When I share with others this cartilage-centric view of the origins of knee pain, I sometimes get a response like this:
How can you say cartilage problems necessarily cause knee pain? People with significant defects can have no pain, while others who have cartilage that looks normal have lots of pain. That shows that cartilage isn’t the problem!
I thought it would be good to address this line of thought, head on. After all, even Scott F. Dye, whose “envelope of function” perspective I much admire, noted (in support of the anti-cartilage viewpoint) that he has “documented grade III chondromalacia” (one level from grade IV, or worn to the bone) that is “totally asymptomatic.”
True, cartilage probably isn’t a factor in all chronic knee pain. However, I think it often is, and the argument above (in italics) misses several critical points.
(1) The correlation between the apparent condition of someone’s knee cartilage and pain in that same joint isn’t perfect, but it undeniably exists.
Quick test of common sense: You have 100 people who have thin knee cartilage that’s pockmarked with lesions.

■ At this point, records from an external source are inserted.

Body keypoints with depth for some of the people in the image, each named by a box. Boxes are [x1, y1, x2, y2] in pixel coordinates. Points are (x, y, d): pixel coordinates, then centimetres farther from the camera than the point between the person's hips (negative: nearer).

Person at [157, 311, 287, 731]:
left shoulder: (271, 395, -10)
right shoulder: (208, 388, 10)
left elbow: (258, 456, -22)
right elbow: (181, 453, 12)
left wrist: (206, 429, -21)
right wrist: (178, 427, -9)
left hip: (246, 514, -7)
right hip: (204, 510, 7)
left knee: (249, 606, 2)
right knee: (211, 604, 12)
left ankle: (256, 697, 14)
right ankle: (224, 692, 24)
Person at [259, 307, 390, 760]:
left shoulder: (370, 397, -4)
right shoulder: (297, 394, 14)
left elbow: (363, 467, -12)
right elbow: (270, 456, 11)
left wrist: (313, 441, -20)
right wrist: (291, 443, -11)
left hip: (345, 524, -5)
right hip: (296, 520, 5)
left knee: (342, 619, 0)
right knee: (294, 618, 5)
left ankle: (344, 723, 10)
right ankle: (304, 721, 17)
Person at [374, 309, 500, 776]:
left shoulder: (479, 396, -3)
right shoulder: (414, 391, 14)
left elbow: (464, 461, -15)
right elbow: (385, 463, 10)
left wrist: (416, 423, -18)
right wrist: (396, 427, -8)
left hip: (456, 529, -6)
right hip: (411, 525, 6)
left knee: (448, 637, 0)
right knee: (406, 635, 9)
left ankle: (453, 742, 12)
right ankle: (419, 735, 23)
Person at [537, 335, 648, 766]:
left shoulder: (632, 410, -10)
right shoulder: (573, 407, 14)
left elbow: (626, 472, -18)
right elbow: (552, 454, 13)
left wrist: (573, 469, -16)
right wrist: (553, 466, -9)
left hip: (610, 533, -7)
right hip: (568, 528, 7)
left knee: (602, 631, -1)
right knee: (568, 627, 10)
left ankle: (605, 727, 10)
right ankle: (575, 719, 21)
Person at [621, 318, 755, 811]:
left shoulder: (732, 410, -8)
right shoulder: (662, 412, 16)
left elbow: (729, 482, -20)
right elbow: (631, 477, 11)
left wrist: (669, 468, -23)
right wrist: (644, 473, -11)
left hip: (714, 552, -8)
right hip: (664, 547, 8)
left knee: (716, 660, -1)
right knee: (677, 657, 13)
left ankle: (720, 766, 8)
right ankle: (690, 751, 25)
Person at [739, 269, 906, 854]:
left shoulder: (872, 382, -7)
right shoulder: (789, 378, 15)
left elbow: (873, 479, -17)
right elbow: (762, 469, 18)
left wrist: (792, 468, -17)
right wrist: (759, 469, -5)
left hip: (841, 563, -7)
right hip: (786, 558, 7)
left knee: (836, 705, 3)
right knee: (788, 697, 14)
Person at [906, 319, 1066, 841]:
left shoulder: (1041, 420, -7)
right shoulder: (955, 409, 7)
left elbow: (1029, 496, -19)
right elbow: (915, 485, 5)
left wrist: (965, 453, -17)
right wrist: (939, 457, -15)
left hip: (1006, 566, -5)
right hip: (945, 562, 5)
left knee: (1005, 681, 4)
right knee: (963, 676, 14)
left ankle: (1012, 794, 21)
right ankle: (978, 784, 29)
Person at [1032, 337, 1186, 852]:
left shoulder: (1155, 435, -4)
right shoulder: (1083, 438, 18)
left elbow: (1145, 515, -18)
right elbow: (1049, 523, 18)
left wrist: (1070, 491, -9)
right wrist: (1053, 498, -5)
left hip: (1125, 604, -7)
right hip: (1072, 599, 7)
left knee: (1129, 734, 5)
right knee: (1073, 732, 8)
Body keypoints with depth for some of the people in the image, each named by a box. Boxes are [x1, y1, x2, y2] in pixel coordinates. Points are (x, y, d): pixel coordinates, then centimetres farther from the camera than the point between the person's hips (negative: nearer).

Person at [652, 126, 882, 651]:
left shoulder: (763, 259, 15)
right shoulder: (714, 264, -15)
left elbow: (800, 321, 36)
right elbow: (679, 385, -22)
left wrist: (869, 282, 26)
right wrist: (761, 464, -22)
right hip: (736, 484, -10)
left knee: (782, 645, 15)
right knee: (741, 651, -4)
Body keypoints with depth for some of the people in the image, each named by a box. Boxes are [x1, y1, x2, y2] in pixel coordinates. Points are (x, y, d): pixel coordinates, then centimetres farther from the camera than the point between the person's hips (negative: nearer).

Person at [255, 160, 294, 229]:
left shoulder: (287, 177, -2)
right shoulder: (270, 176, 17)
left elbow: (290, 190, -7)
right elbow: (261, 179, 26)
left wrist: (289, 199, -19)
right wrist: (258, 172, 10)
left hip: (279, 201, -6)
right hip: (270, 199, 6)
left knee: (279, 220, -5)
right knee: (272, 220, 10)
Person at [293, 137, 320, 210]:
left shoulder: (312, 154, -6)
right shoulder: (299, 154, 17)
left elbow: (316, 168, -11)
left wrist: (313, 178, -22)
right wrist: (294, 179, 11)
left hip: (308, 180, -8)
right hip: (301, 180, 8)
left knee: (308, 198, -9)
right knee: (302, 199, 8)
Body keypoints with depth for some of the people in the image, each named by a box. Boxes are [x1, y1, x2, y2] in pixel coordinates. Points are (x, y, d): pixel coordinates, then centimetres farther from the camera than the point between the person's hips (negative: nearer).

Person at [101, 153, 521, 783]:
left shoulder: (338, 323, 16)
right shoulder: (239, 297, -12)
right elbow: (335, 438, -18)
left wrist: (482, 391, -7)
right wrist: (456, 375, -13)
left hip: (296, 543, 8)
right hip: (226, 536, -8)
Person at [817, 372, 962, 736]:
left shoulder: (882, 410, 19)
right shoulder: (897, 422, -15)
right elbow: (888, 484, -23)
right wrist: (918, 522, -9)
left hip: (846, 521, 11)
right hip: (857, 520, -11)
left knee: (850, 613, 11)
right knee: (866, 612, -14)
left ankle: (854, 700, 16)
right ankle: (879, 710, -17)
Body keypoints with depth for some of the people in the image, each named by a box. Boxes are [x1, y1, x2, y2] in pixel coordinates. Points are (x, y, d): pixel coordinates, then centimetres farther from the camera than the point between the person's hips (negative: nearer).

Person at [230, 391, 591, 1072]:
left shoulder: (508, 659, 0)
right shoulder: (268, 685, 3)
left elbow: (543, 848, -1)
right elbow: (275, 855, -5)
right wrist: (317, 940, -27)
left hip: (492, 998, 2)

You have another 100 people who have normal-looking knee cartilage. Which group do you expect to have more cases of knee pain?
Okay, that answer is glaringly obvious. Even so, why isn’t the correlation between the presence of lesions and the incidence of pain closer to 1? I think there are several reasons, such as #4 (below).
(2) Bad cartilage is so consistently found in osteoarthritic knees that on the MDGuidelines website it says “loss or damage of articular cartilage is an early finding in osteoarthritis.”
Still, is all chronic knee pain osteoarthritis, or a precursor to osteoarthritis? Not necessarily. However, listen to a description of why chondromalacia causes pain:
The source of chondromalacia pain is not the articular cartilage itself, but the thinning of it, which transfers loads onto the underlying subchondral bone, which is pain-sensitive. (UCSF School of Medicine, Physical Therapy and Rehabilitation, on patellofemoral pain)Got that? So the problem isn’t the cartilage, but the bone. But the bone is a problem because the cartilage is too thin. So the problem actually is the cartilage.
(3) Sometimes quality matters more than quantity.
This may answer the question: How could someone with cartilage that appears normal have knee pain that’s caused by bad cartilage? Two things to note here:
First, I bet that the normal-looking tissue isn’t being directly inspected, but rather viewed indirectly such as by an MRI. MRIs are good, though imperfect -- so they may not detect some early-stage defects.
Second -- the big point -- a test such as an MRI (at least a traditional MRI) will not give you very good feedback about the stiffness of that cartilage or its other qualities. Why that matters: An athlete may have asymptomatic lesions because the rest of his cartilage is pretty stiff (I use “stiff” to mean in a good way), while someone with lesser defects may have problems because the tissue is too soft and beginning to flake apart, or is poorly mediating the forces being transferred into the joint.
(4) Cartilage has no nerves!!!
This greatly complicates the effort to draw lines between cause and effect. Example: I stab you in the arm with a needle; you cry “Ouch!” I stab your articular cartilage with a needle; you feel nothing.
So it’s not the existence of a hole in the cartilage that causes problems, it’s the impact of the existence of that hole (and what’s going on in the tissue around the hole) on nearby structures that causes problems. And that is more difficult to suss out.
All the reasons above, I think, provide good support for the position that cartilage damage often does contribute to long-term knee pain. And even a skeptic has to admit that cartilage plays a critically important role in a knee joint. So keeping it in good health -- and knowing how to (slowly) make it stronger -- matters a lot.